Insurance is a complicated problem. Features like age, gender, location, etc. are potentially negative classification in most practices. Still, for actuaries, a negative bias is a part of their business, and it's a thin line separating analysis and discrimination. See my recent diginomica article on this. The use of credit in insurance and other things is a screaming racist practice. One excuse I heard from a (white) actuary was, "People with higher FICO scores manage money better than those with lower scores, which implies that those with lower FICO scores don't manage other aspects of their lives." I gasped when he said that. That is a type of bias that you won't find directly in the data, just the results. Farmer:
A rigorous, repeatable framework - which can also monitor drift in these biases over time - is essential if we are to engineer out these problems. Diversity can't do it without a framework for codifying the problem.
Agreed. That's a good point. Monitor the drift in the bias through a consistent framework is a great idea and one I hadn't encountered before. Farmer:
And to my mind, the fuzziness around "bias" gets in the way rather than helping us clearly articulate what can be done. Truth is, I want to fix this problem. I want to fix it at scale, repeatedly and with assurance.

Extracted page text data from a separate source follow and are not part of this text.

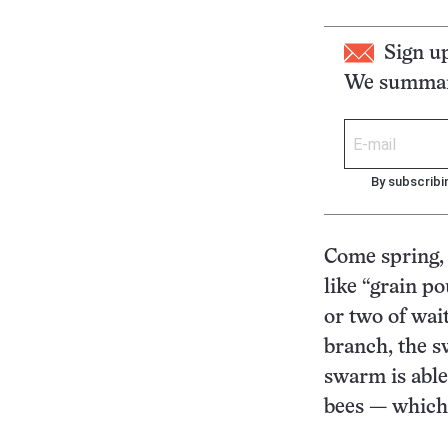
Sign u
We summari
By subscribi
Come spring, 
like “grain p
or two of wai
branch, the s
swarm is able
bees — which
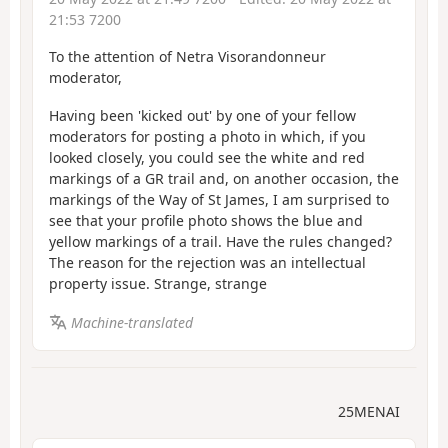
21:53 7200
To the attention of Netra Visorandonneur
moderator,
Having been 'kicked out' by one of your fellow
moderators for posting a photo in which, if you
looked closely, you could see the white and red
markings of a GR trail and, on another occasion, the
markings of the Way of St James, I am surprised to
see that your profile photo shows the blue and
yellow markings of a trail. Have the rules changed?
The reason for the rejection was an intellectual
property issue. Strange, strange
Machine-translated
25MENAI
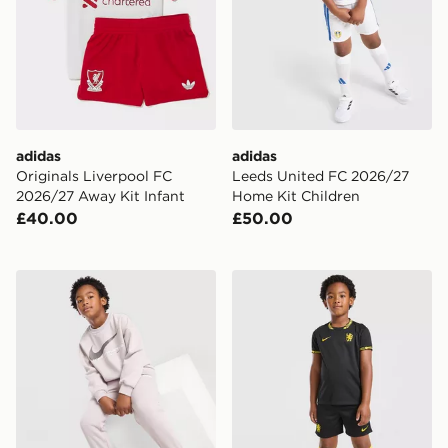
adidas
adidas
Originals Liverpool FC
Leeds United FC 2026/27
2026/27 Away Kit Infant
Home Kit Children
£40.00
£50.00
Nike Swoosh Fleece Tracksuit Children
Nike Chelsea FC 2026/27 A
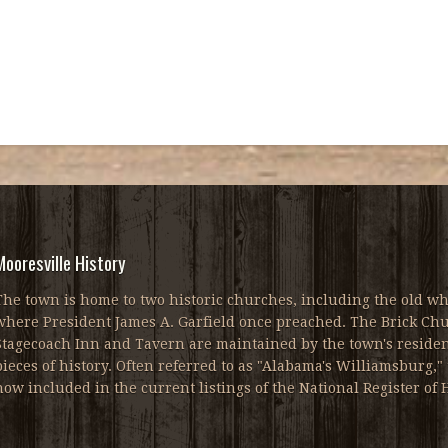
Mooresville History
The town is home to two historic churches, including the old wh
where President James A. Garfield once preached. The Brick Chur
Stagecoach Inn and Tavern are maintained by the town's resident
pieces of history. Often referred to as "Alabama's Williamsburg," 
now included in the current listings of the National Register of H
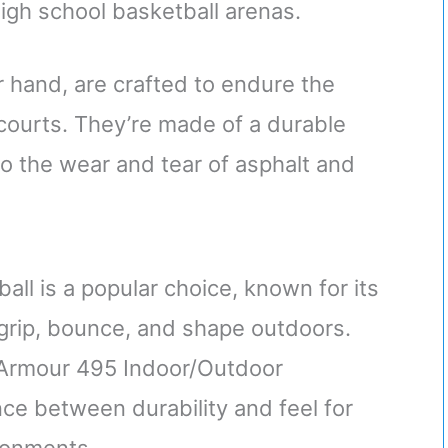
 high school basketball arenas.
r hand, are crafted to endure the
courts. They’re made of a durable
 the wear and tear of asphalt and
ll is a popular choice, known for its
n grip, bounce, and shape outdoors.
r Armour 495 Indoor/Outdoor
nce between durability and feel for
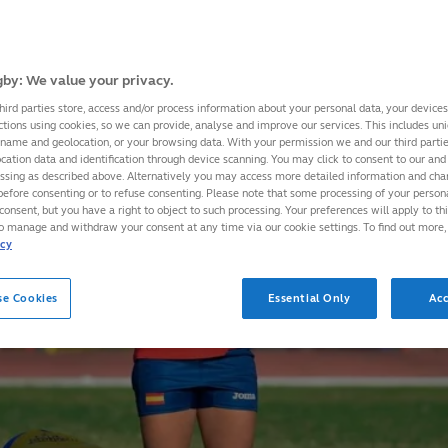
by: We value your privacy.
hird parties store, access and/or process information about your personal data, your device
ctions using cookies, so we can provide, analyse and improve our services. This includes uniq
 name and geolocation, or your browsing data. With your permission we and our third part
cation data and identification through device scanning. You may click to consent to our and 
essing as described above. Alternatively you may access more detailed information and ch
before consenting or to refuse consenting. Please note that some processing of your perso
consent, but you have a right to object to such processing. Your preferences will apply to th
to manage and withdraw your consent at any time via our cookie settings. To find out more,
icy
se Cookies
Essential Only
Acc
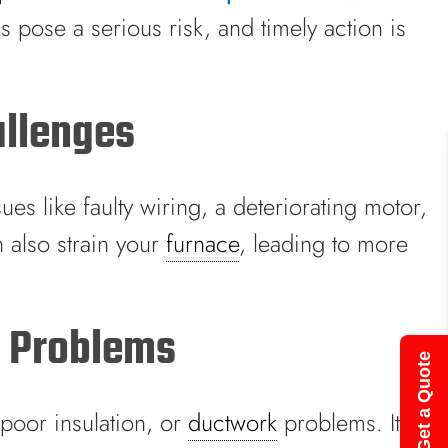
 pose a serious risk, and timely action is
allenges
ues like faulty wiring, a deteriorating motor,
n also strain your
furnace
, leading to more
g Problems
Get a Quote
 poor insulation, or
ductwork
problems. It’s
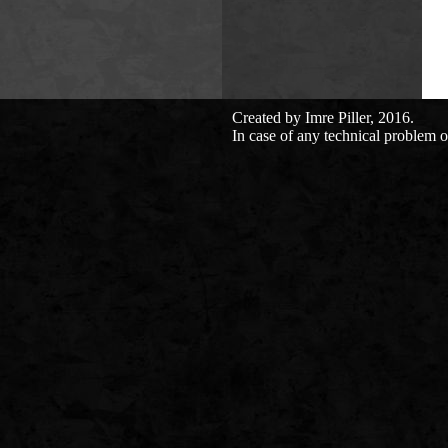
Created by Imre Piller, 2016.
In case of any technical problem o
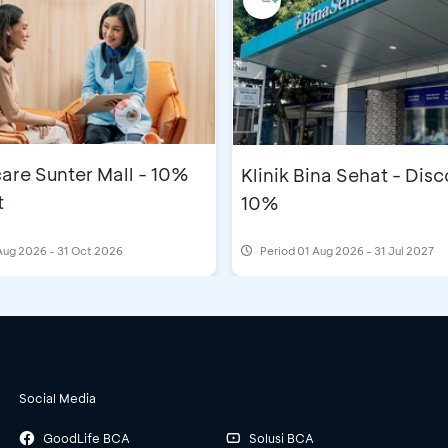
are Sunter Mall - 10%
Klinik Bina Sehat - Dis
t
10%
Aug 2026 - 31 Oct 2026
Period
01 Aug 2026 - 31 Jul 2027
Social Media
GoodLife BCA
Solusi BCA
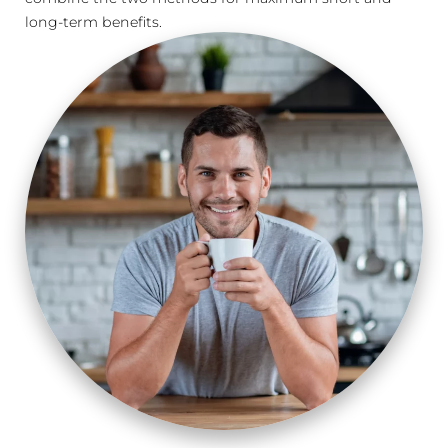
long-term benefits.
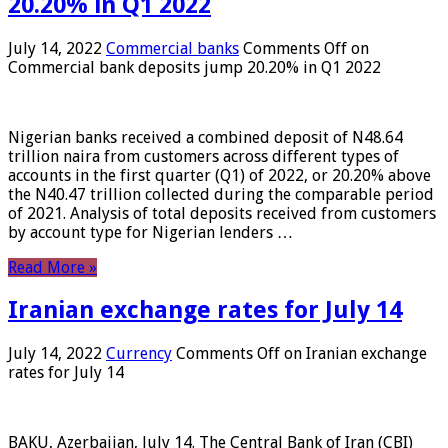
20.20% in Q1 2022
July 14, 2022
Commercial banks
Comments Off
on
Commercial bank deposits jump 20.20% in Q1 2022
Nigerian banks received a combined deposit of N48.64
trillion naira from customers across different types of
accounts in the first quarter (Q1) of 2022, or 20.20% above
the N40.47 trillion collected during the comparable period
of 2021. Analysis of total deposits received from customers
by account type for Nigerian lenders …
Read More »
Iranian exchange rates for July 14
July 14, 2022
Currency
Comments Off
on Iranian exchange
rates for July 14
BAKU, Azerbaijan, July 14. The Central Bank of Iran (CBI)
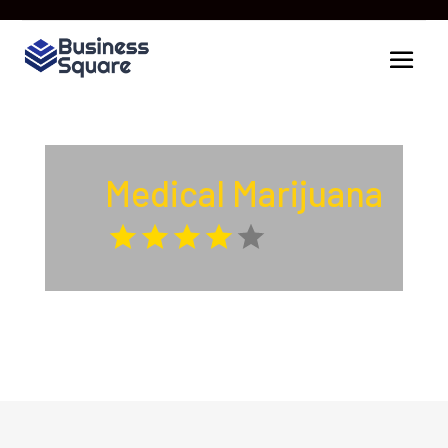
Medical Marijuana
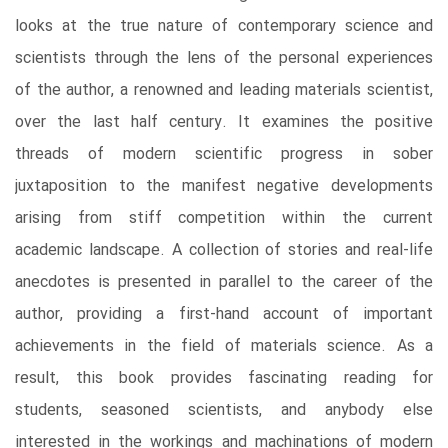
looks at the true nature of contemporary science and
scientists through the lens of the personal experiences
of the author, a renowned and leading materials scientist,
over the last half century. It examines the positive
threads of modern scientific progress in sober
juxtaposition to the manifest negative developments
arising from stiff competition within the current
academic landscape. A collection of stories and real-life
anecdotes is presented in parallel to the career of the
author, providing a first-hand account of important
achievements in the field of materials science. As a
result, this book provides fascinating reading for
students, seasoned scientists, and anybody else
interested in the workings and machinations of modern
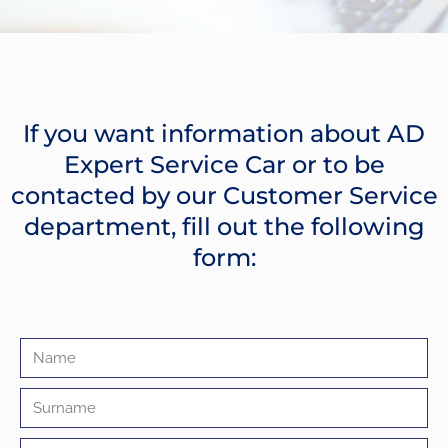
If you want information about AD
Expert Service Car or to be
contacted by our Customer Service
department, fill out the following
form:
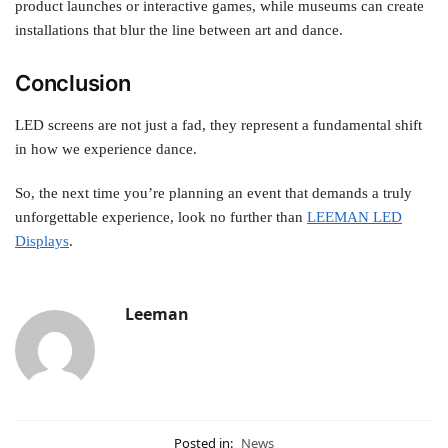
product launches or interactive games, while museums can create
installations that blur the line between art and dance.
Conclusion
LED screens are not just a fad, they represent a fundamental shift
in how we experience dance.
So, the next time you’re planning an event that demands a truly
unforgettable experience, look no further than
LEEMAN LED
Displays
.
Leeman
Posted in:
News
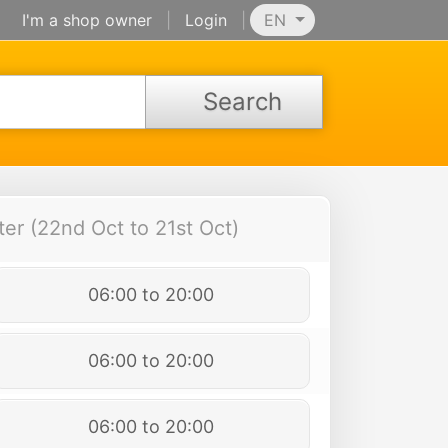
I'm a shop owner
|
Login
|
EN
Search
er (22nd Oct to 21st Oct)
06:00 to 20:00
06:00 to 20:00
06:00 to 20:00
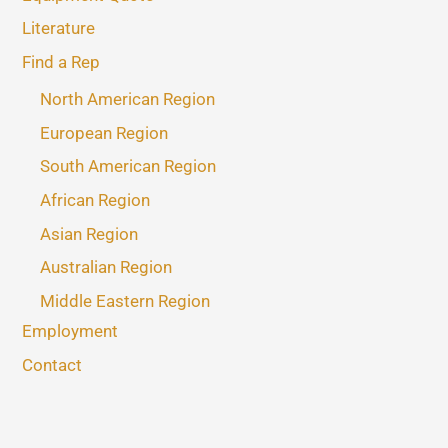
Literature
Find a Rep
North American Region
European Region
South American Region
African Region
Asian Region
Australian Region
Middle Eastern Region
Employment
Contact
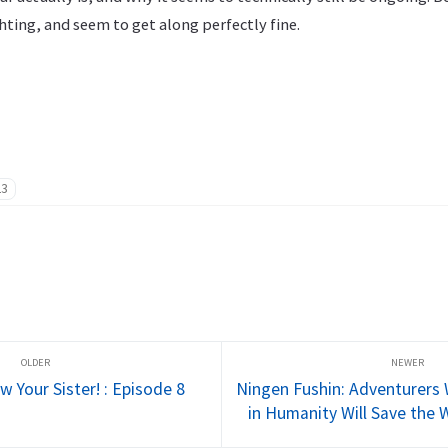
hting, and seem to get along perfectly fine.
23
 Your Sister! : Episode 8
Ningen Fushin: Adventurers 
in Humanity Will Save the 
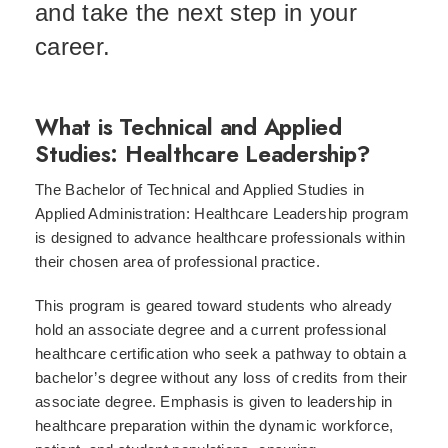
and take the next step in your
career.
What is Technical and Applied
Studies: Healthcare Leadership?
The Bachelor of Technical and Applied Studies in
Applied Administration: Healthcare Leadership program
is designed to advance healthcare professionals within
their chosen area of professional practice.
This program is geared toward students who already
hold an associate degree and a current professional
healthcare certification who seek a pathway to obtain a
bachelor’s degree without any loss of credits from their
associate degree. Emphasis is given to leadership in
healthcare preparation within the dynamic workforce,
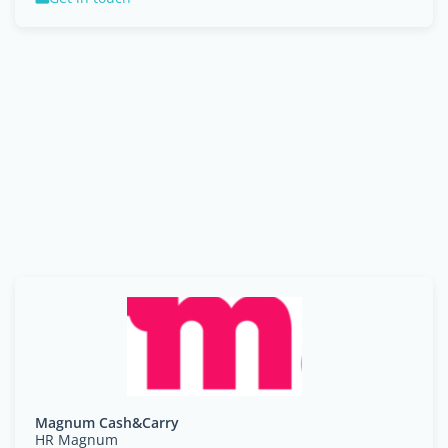
Magnum Cash&Carry
HR Magnum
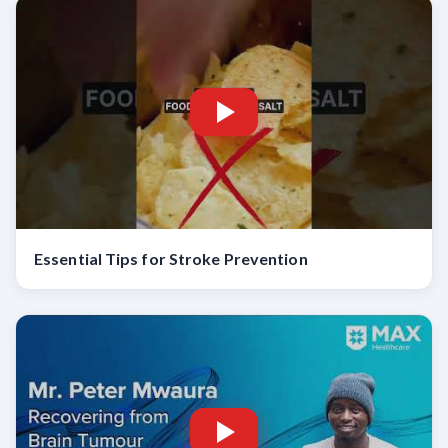
Essential Tips for Stroke Prevention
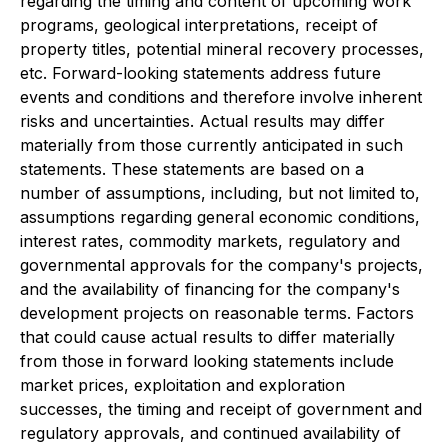
regarding the timing and content of upcoming work
programs, geological interpretations, receipt of
property titles, potential mineral recovery processes,
etc. Forward-looking statements address future
events and conditions and therefore involve inherent
risks and uncertainties. Actual results may differ
materially from those currently anticipated in such
statements. These statements are based on a
number of assumptions, including, but not limited to,
assumptions regarding general economic conditions,
interest rates, commodity markets, regulatory and
governmental approvals for the company's projects,
and the availability of financing for the company's
development projects on reasonable terms. Factors
that could cause actual results to differ materially
from those in forward looking statements include
market prices, exploitation and exploration
successes, the timing and receipt of government and
regulatory approvals, and continued availability of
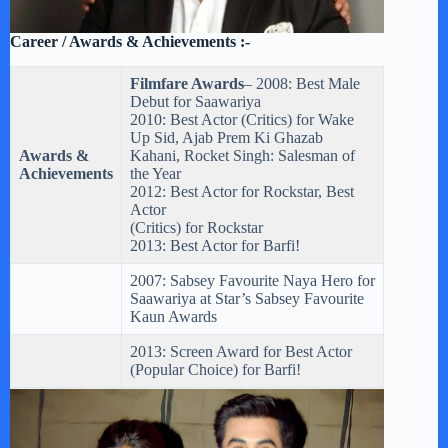
Career / Awards & Achievements :-
Filmfare Awards
– 2008: Best Male
Debut for Saawariya
2010: Best Actor (Critics) for Wake
Up Sid, Ajab Prem Ki Ghazab
Awards &
Kahani, Rocket Singh: Salesman of
Achievements
the Year
2012: Best Actor for Rockstar, Best
Actor
(Critics) for Rockstar
2013: Best Actor for Barfi!
2007: Sabsey Favourite Naya Hero for
Saawariya at Star’s Sabsey Favourite
Kaun Awards
2013: Screen Award for Best Actor
(Popular Choice) for Barfi!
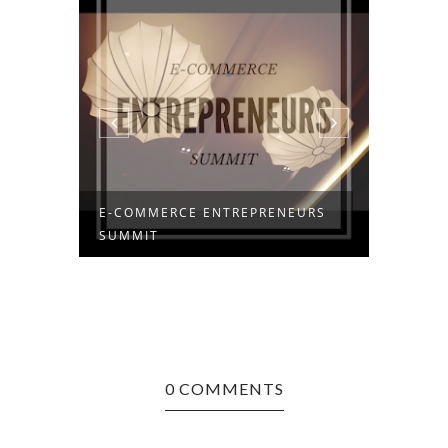
E-COMMERCE ENTREPRENEURS
I HAT
SUMMIT
0 COMMENTS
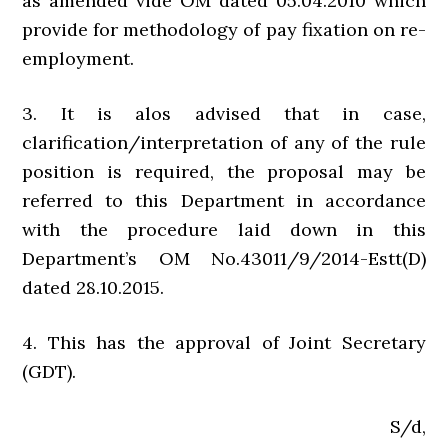
as amended vide OM dated 05.04.2010 which
provide for methodology of pay fixation on re-
employment.
3. It is alos advised that in case,
clarification/interpretation of any of the rule
position is required, the proposal may be
referred to this Department in accordance
with the procedure laid down in this
Department’s OM No.43011/9/2014-Estt(D)
dated 28.10.2015.
4. This has the approval of Joint Secretary
(GDT).
S/d,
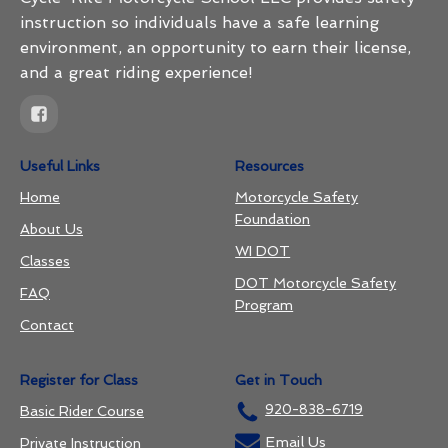
instruction so individuals have a safe learning
environment, an opportunity to earn their license,
and a great riding experience!
Useful Links
Resources
Home
Motorcycle Safety
Foundation
About Us
WI DOT
Classes
DOT Motorcycle Safety
FAQ
Program
Contact
Register for Class
Get in Touch
920-838-6719
Basic Rider Course
Email Us
Private Instruction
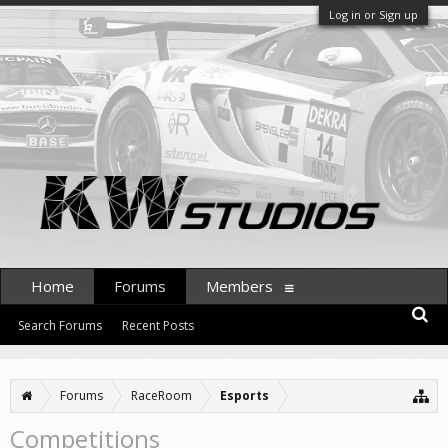
Log in or Sign up
Home
Forums
Members
Search Forums
Recent Posts
Forums
RaceRoom
Esports
Competitions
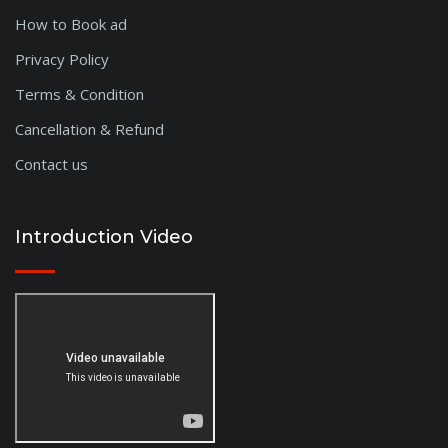
Dhule
How to Book ad
Nanded
Privacy Policy
West Godavari
Terms & Condition
Anantapur
Amravathi
Cancellation & Refund
Adilabad
Contact us
Vellore
Tirunelveli
Salem
Introduction Video
Nagercoil
Sikar
Satna
Sagar
Chhindwara
Ratlam
Pali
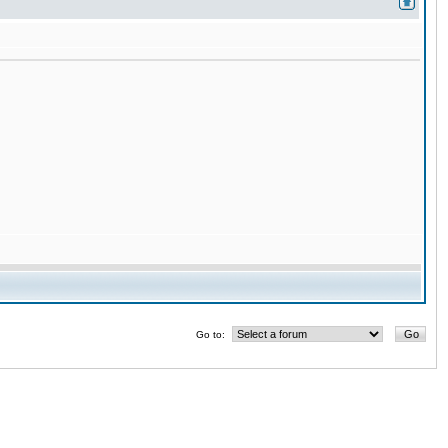
Go to:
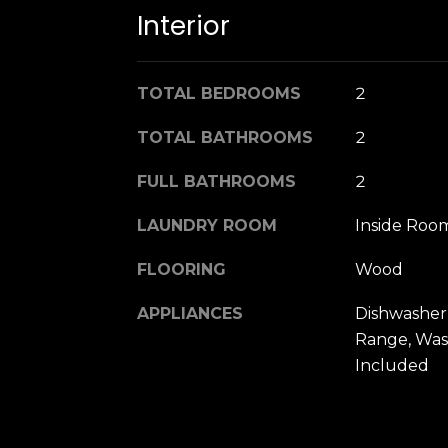
Interior
TOTAL BEDROOMS
2
TOTAL BATHROOMS
2
FULL BATHROOMS
2
LAUNDRY ROOM
Inside Roo
FLOORING
Wood
APPLIANCES
Dishwasher
Range, Was
Included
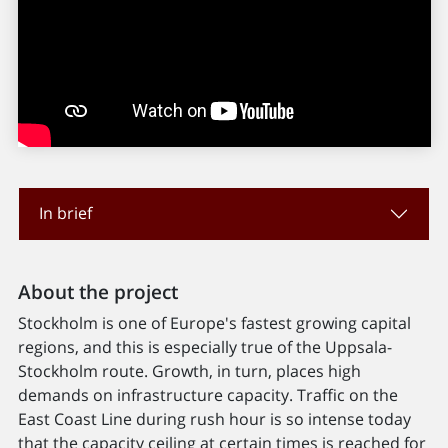
In brief
About the project
Stockholm is one of Europe's fastest growing capital
regions, and this is especially true of the Uppsala-
Stockholm route. Growth, in turn, places high
demands on infrastructure capacity. Traffic on the
East Coast Line during rush hour is so intense today
that the capacity ceiling at certain times is reached for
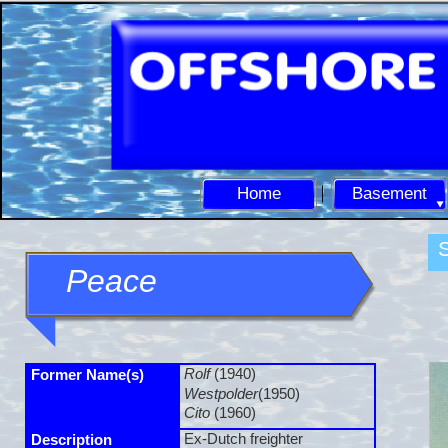
Home
Basement
S
Peace
Rolf
(1940)
Former Name(s)
Westpolder
(1950)
Cito
(1960)
Ex-
Dutch freighter
Description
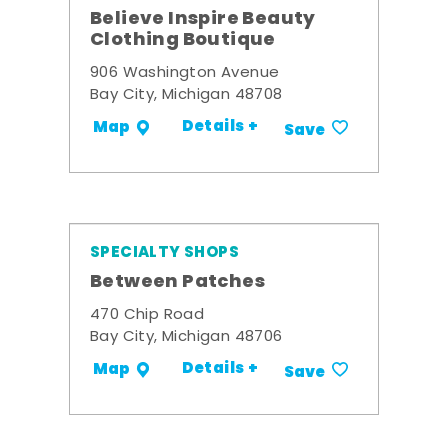
Believe Inspire Beauty
Clothing Boutique
906 Washington Avenue
Bay City, Michigan 48708
Details +
Map
Save
SPECIALTY SHOPS
Between Patches
470 Chip Road
Bay City, Michigan 48706
Details +
Map
Save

I just don't see the connection. I've seen organizations make real progress on these issues without expanding the term "bias" to cover negative biases and positive outcomes. I just don't know how Donald made his case. Farmer:
The saddest example of unwanted algorithmic bias I have seen among my clients was put into production by the most diverse team. The fix was to write clearer specs and better test cases.
This is an unexpected comment. Why would the most diverse teams apply the "unwanted algorithmic bias?" Would clear specs and better test cases improve the outcome? Definitely, but I don't see where the comments connect.
How much is there to know about developing systems in the social context? What is there to think about? Don't unfairly discriminate, don't engage in disinformation, don't invade people's privacy, don't conduct unfair computational classification and surveillance, don't combine clean files without AI of the combination. Just don't do this stuff. Thinking about the definition of bias isn't the problem. It is not the solution. It's like driving. You don't need Physics. Don't pass on the right (or the left in the UK), don't run red lights, don't tailgate, don't drive under the influence.
This article isn't about Farmer's insight and knowledge, which are peerless. It is about a position he's taken that I simply disagree with. Not only in AI, but in general parlance, bias has a negative meaning. In the strictest sense, bias can take many forms. Some are innocuous and some, I suppose are helpful. But if you scan the literature, all types of bias are negative:
- Confirmation bias
- The Dunning-Kruger Effect
- In-group bias
- Self-serving bias
- Availability bias
- Fundamental attribution error
- Hindsight bias
- Anchoring bias
And these are cognitive biases, all of which may be in play in the election of data, feature engineering, and even the interpretation of results. But there are more specific biases based on age, race, gender, and machine-generated biases with a name that can be mysterious. But nowhere can I find the use of positive, helpful associations in AI referred to as "bias."